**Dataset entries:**
■ ■ ■ ■ ■

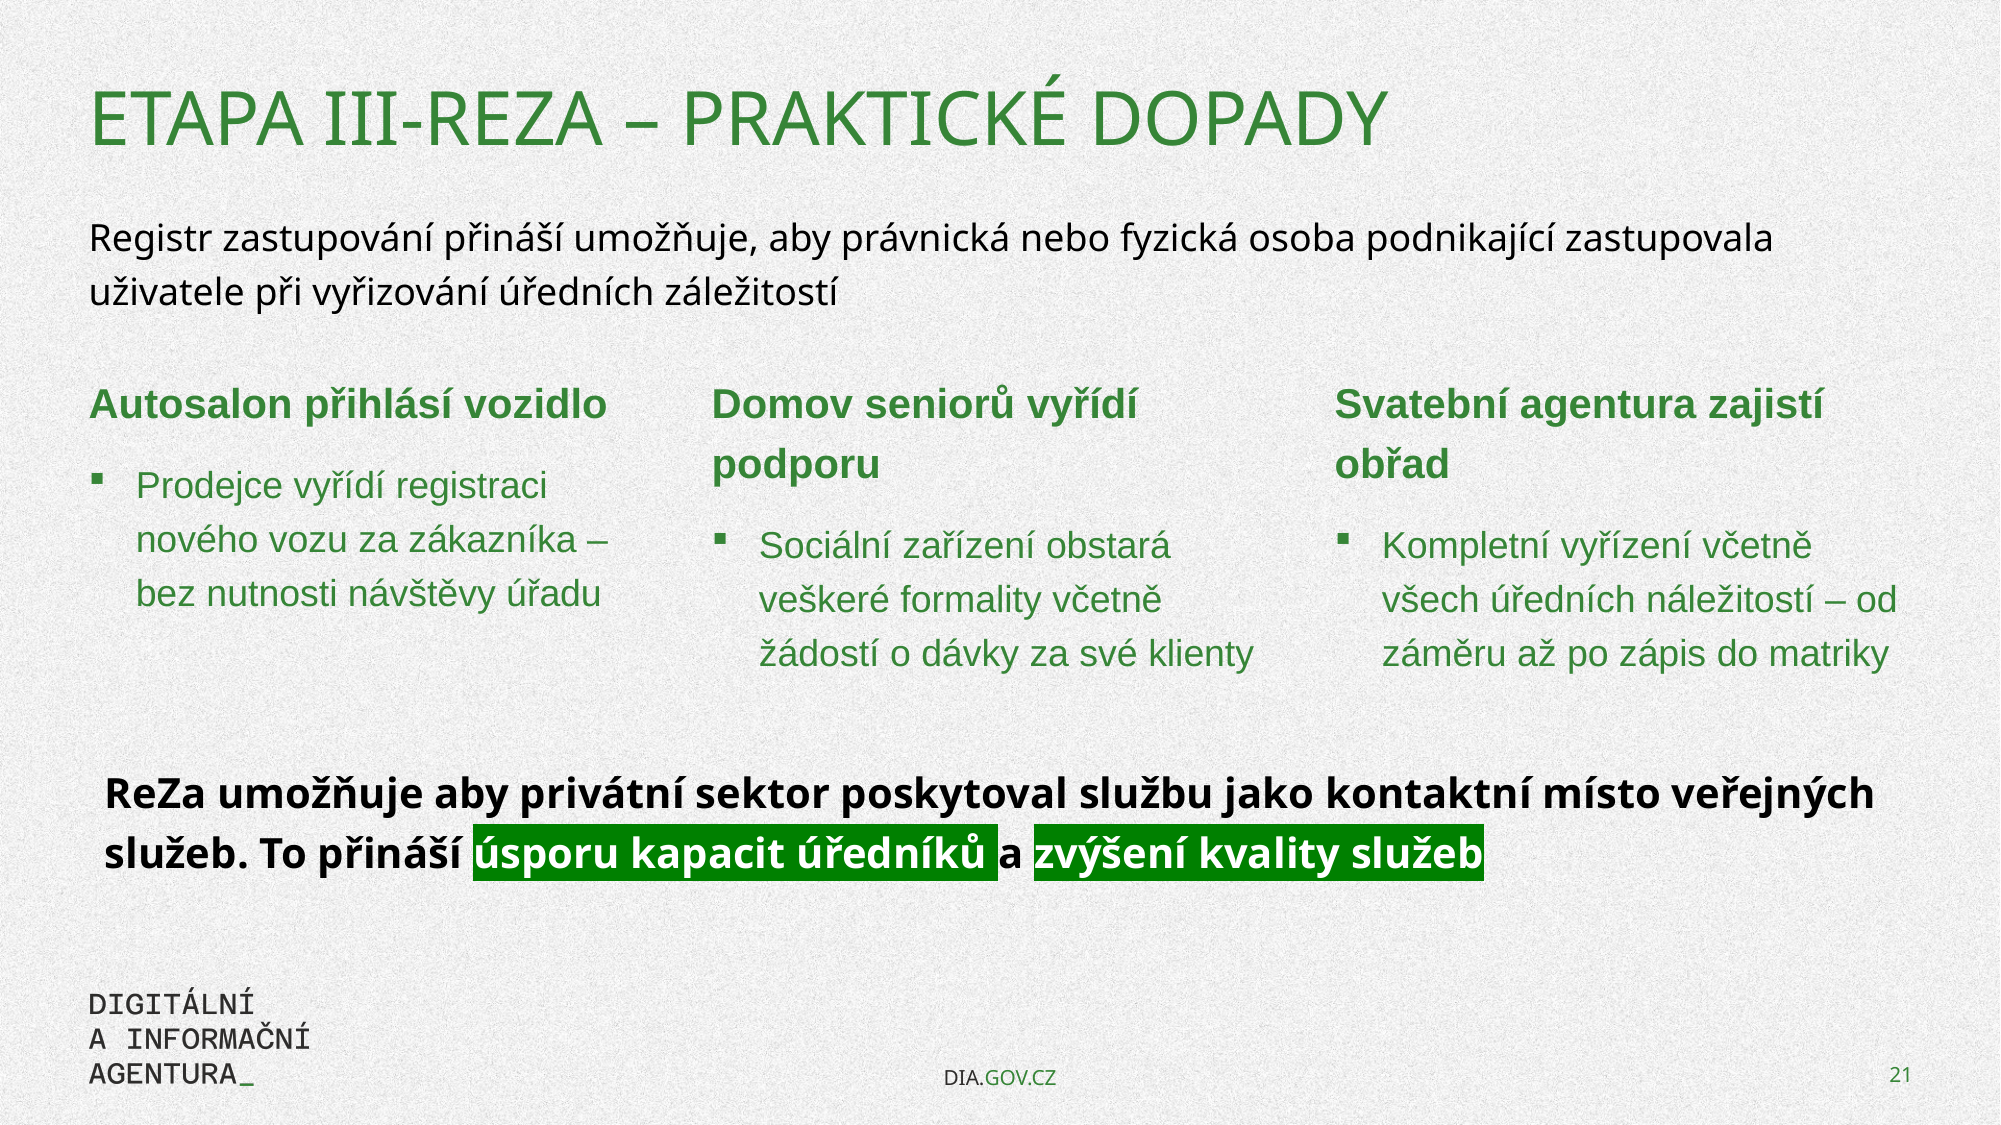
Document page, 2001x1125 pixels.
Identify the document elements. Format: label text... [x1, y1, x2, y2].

title ETAPA III-ReZa – praktické dopady [88, 70, 1912, 166]
list Autosalon přihlásí vozidlo Prodejce vyřídí registraci nového vozu za zákazníka – bez nutnosti návštěvy úřadu [88, 367, 666, 680]
footer DIA.GOV.CZ [558, 1037, 1442, 1098]
picture [0, 0, 2001, 1125]
list Domov seniorů vyřídí podporu Sociální zařízení obstará veškeré formality včetně žádostí o dávky za své klienty [711, 367, 1289, 680]
text_box ReZa umožňuje aby privátní sektor poskytoval službu jako kontaktní místo veřejných služeb. To přináší úsporu kapacit úředníků a zvýšení kvality služeb [104, 756, 1928, 977]
slide_number 21 [1612, 1037, 1928, 1098]
list Svatební agentura zajistí obřad Kompletní vyřízení včetně všech úředních náležitostí – od záměru až po zápis do matriky [1334, 367, 1912, 702]
list Registr zastupování přináší umožňuje, aby právnická nebo fyzická osoba podnikající zastupovala uživatele při vyřizování úředních záležitostí [88, 204, 1912, 340]
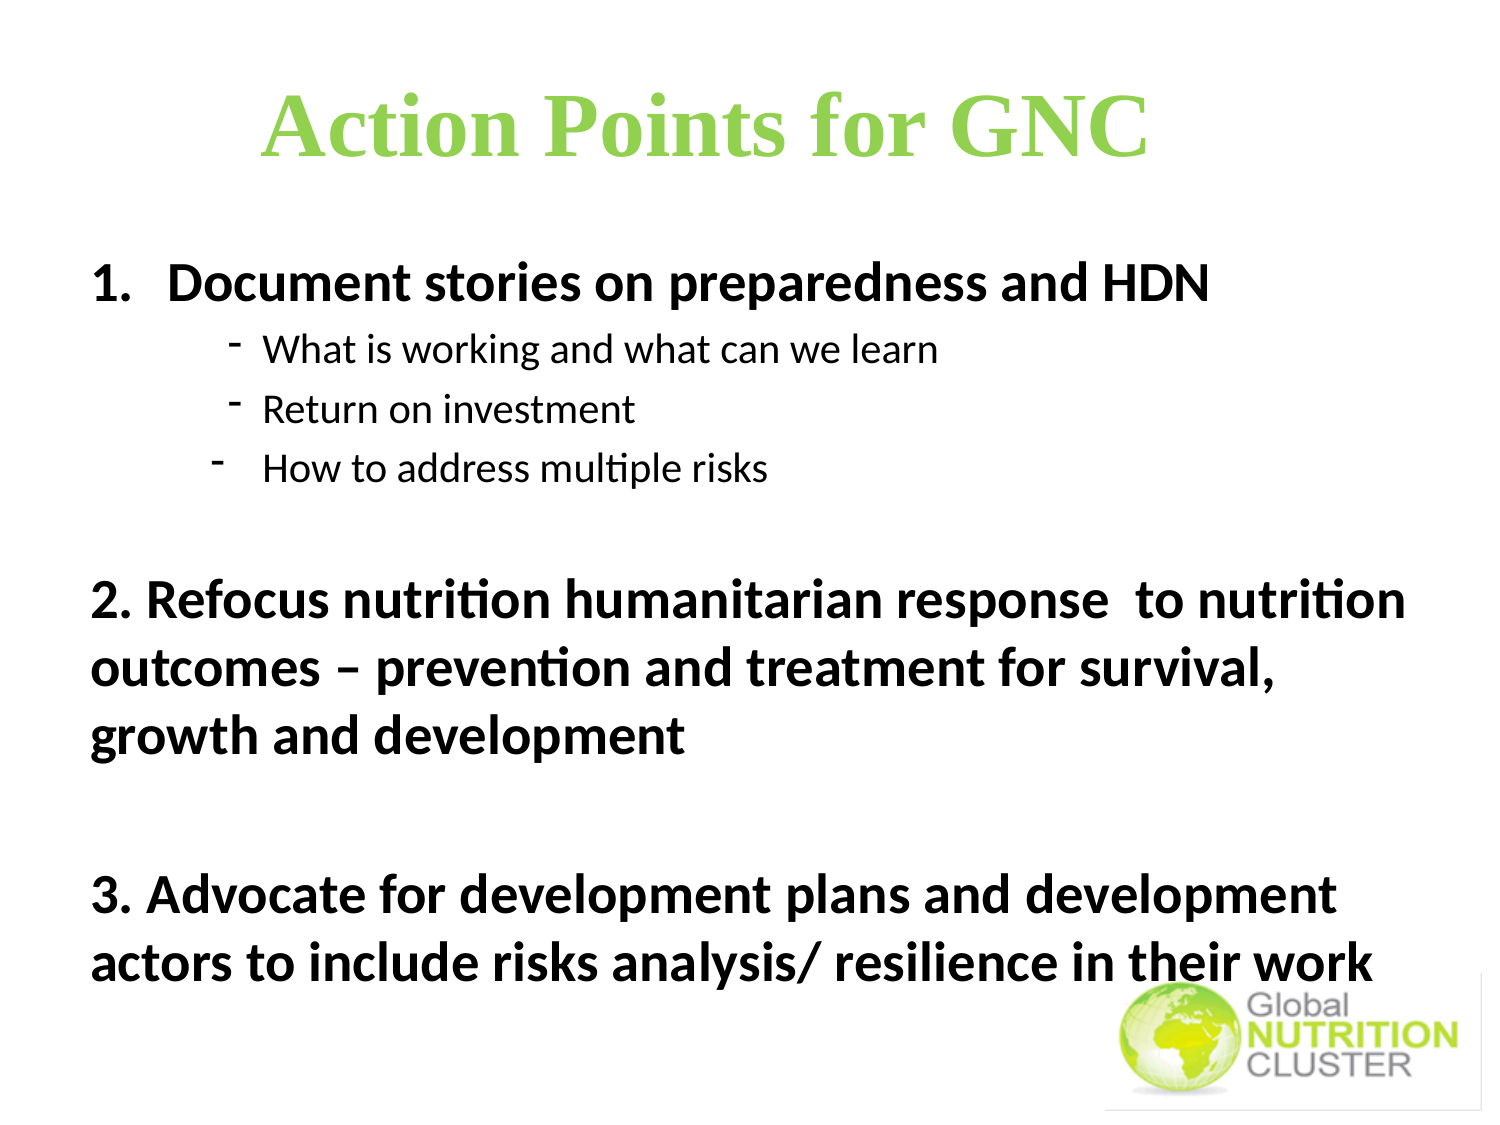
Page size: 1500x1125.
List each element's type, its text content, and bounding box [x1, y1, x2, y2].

title Action Points for GNC [43, 26, 1394, 214]
picture [1105, 973, 1483, 1112]
list Document stories on preparedness and HDN What is working and what can we learn Return on investment How to address multiple risks 2. Refocus nutrition humanitarian response to nutrition outcomes – prevention and treatment for survival, growth and development 3. Advocate for development plans and development actors to include risks analysis/ resilience in their work [75, 237, 1425, 1010]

■ ■ ■ ■ ■

**TASK DESCRIPTION:**
Only the lines from the one holding "Identify the document" to the last line of the entries above should be printed, exactly as they appear and with no pictures.

**RESPONSE AREA:**
Identify the document elements. Format: label text... [x1, y1, x2, y2].

title ETAPA III-ReZa – praktické dopady [88, 70, 1912, 166]
list Autosalon přihlásí vozidlo Prodejce vyřídí registraci nového vozu za zákazníka – bez nutnosti návštěvy úřadu [88, 367, 666, 680]
footer DIA.GOV.CZ [558, 1037, 1442, 1098]
picture [0, 0, 2001, 1125]
list Domov seniorů vyřídí podporu Sociální zařízení obstará veškeré formality včetně žádostí o dávky za své klienty [711, 367, 1289, 680]
text_box ReZa umožňuje aby privátní sektor poskytoval službu jako kontaktní místo veřejných služeb. To přináší úsporu kapacit úředníků a zvýšení kvality služeb [104, 756, 1928, 977]
slide_number 21 [1612, 1037, 1928, 1098]
list Svatební agentura zajistí obřad Kompletní vyřízení včetně všech úředních náležitostí – od záměru až po zápis do matriky [1334, 367, 1912, 702]
list Registr zastupování přináší umožňuje, aby právnická nebo fyzická osoba podnikající zastupovala uživatele při vyřizování úředních záležitostí [88, 204, 1912, 340]
Page size: 1500x1125.
List each element's type, its text content, and bounding box [x1, y1, x2, y2].

title Action Points for GNC [43, 26, 1394, 214]
picture [1105, 973, 1483, 1112]
list Document stories on preparedness and HDN What is working and what can we learn Return on investment How to address multiple risks 2. Refocus nutrition humanitarian response to nutrition outcomes – prevention and treatment for survival, growth and development 3. Advocate for development plans and development actors to include risks analysis/ resilience in their work [75, 237, 1425, 1010]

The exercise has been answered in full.